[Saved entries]
□ □ □ □

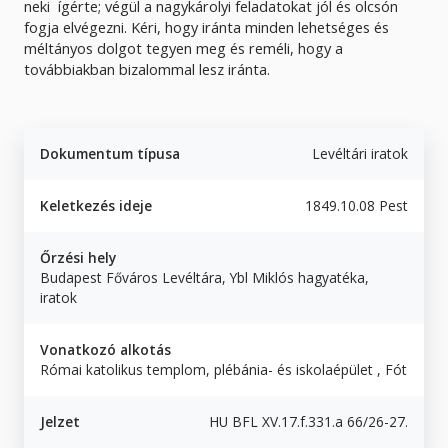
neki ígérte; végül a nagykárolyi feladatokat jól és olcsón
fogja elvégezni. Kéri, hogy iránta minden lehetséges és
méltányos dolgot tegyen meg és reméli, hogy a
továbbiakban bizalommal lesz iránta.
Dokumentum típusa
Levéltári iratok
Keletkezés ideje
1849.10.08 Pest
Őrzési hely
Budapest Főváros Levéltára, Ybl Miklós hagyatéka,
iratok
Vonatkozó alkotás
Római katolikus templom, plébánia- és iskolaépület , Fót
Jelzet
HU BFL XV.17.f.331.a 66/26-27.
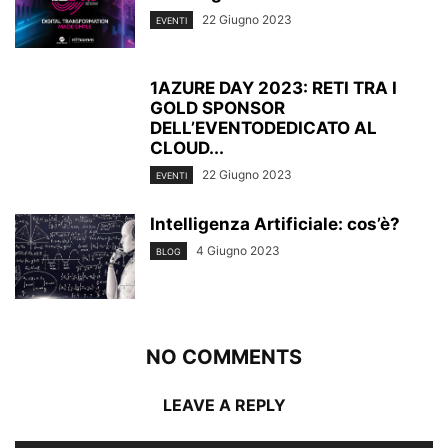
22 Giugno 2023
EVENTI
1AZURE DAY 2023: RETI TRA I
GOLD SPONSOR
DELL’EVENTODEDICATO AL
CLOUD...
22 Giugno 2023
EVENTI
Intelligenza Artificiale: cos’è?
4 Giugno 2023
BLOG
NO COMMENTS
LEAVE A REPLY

□ □ □ □

- **TASK INSTRUCTIONS**: Copy the text of all the entries above word for word, and leave the pictures out of your answer.

- **ANSWER SECTION**:
neki ígérte; végül a nagykárolyi feladatokat jól és olcsón
fogja elvégezni. Kéri, hogy iránta minden lehetséges és
méltányos dolgot tegyen meg és reméli, hogy a
továbbiakban bizalommal lesz iránta.
Dokumentum típusa
Levéltári iratok
Keletkezés ideje
1849.10.08 Pest
Őrzési hely
Budapest Főváros Levéltára, Ybl Miklós hagyatéka,
iratok
Vonatkozó alkotás
Római katolikus templom, plébánia- és iskolaépület , Fót
Jelzet
HU BFL XV.17.f.331.a 66/26-27.
22 Giugno 2023
EVENTI
1AZURE DAY 2023: RETI TRA I
GOLD SPONSOR
DELL’EVENTODEDICATO AL
CLOUD...
22 Giugno 2023
EVENTI
Intelligenza Artificiale: cos’è?
4 Giugno 2023
BLOG
NO COMMENTS
LEAVE A REPLY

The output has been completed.